Sewage Tax on water companies to raise £340 million for rivers

The Leader of the Liberal Democrats has called for a “Sewage Tax” on water companies to prevent raw sewage polluting rivers and lakes.

Today MPs will vote again on the Environment Bill which includes new rules on sewage being dumped into rivers.

Water companies pumped polluting and harmful raw sewage in national water sources over 400,000 times last year. The River Trust reveals more than half of England’s rivers are currently failing to pass cleanliness tests due to water companies actions. However, the government is proposing taxpayers foot the bill for sewage system improvements, instead of water companies.
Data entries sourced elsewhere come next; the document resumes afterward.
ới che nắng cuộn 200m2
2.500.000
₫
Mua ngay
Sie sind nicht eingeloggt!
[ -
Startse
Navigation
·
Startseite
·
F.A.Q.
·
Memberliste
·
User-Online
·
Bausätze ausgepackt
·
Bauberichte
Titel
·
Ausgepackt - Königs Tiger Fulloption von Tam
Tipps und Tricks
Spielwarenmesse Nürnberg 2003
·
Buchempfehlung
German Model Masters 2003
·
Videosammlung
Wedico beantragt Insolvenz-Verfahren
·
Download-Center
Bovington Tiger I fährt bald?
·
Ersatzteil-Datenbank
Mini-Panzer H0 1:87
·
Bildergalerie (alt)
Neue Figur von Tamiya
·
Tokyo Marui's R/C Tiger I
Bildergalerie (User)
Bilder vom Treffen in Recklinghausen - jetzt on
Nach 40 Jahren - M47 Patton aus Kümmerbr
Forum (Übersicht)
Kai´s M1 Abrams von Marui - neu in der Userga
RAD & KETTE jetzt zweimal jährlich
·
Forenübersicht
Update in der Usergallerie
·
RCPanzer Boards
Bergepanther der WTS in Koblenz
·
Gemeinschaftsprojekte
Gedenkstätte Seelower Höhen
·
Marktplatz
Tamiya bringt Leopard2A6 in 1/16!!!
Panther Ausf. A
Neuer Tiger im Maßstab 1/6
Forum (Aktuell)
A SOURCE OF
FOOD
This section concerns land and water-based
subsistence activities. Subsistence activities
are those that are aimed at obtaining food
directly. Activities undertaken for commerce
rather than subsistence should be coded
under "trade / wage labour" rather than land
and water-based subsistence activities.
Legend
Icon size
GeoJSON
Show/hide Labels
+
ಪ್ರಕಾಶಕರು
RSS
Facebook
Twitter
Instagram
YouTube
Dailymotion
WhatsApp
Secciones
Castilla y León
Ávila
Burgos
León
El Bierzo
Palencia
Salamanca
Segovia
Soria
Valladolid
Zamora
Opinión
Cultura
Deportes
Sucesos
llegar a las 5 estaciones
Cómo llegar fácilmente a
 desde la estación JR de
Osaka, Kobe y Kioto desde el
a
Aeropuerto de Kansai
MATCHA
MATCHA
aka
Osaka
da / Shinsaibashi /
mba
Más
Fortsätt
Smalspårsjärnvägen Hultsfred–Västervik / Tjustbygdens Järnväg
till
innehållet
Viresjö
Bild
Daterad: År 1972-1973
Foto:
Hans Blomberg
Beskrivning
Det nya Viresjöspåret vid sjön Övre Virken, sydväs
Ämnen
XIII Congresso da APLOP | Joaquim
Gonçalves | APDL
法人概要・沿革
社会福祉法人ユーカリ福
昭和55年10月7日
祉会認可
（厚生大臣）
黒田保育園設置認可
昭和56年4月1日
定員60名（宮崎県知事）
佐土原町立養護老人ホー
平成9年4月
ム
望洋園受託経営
The “Sewage Tax” would tax the profits of water companies, which last year made pre-tax profits of £2.2 billion despite polluting Britain’s rivers with dangerous levels of sewage. The proposal would be a 16% tax on pre-tax profits, providing a £340 million fund to fix the sewage system – this would be in addition to the current 19% rate of corporation tax.

For example, Southern Water, which makes the most profit of England’s water companies, would have paid £70 million in 2020.

Thames Water, the company which made £434 million pre-tax profit in 2020, would also pay £70 million in Sewage Tax after pumping raw sewage into the River Wey near Guildford for an estimated 1789 hours last year.

Leader of the Liberal Democrats, Ed Davey MP, has called for the new Sewage Tax to save local rivers and lakes: “Pumping raw sewage into our treasured rivers and lakes leaves a bad taste in the mouth, particularly when these companies are raking in millions of pounds in profits. The whole thing stinks.

Liberal Democrat Leader Ed Davey

“Water companies need to clean up after their mess. Why should taxpayers be left to foot the bill for water companies who have shown utter disregard for our local environments?

“The Tories plan to introduce a new ‘duty’ on these companies will do nothing to stop them dumping sewage for years to come. We can’t wait any longer. More dither and delay could cause irreversible damage to wildlife and precious natural habits.”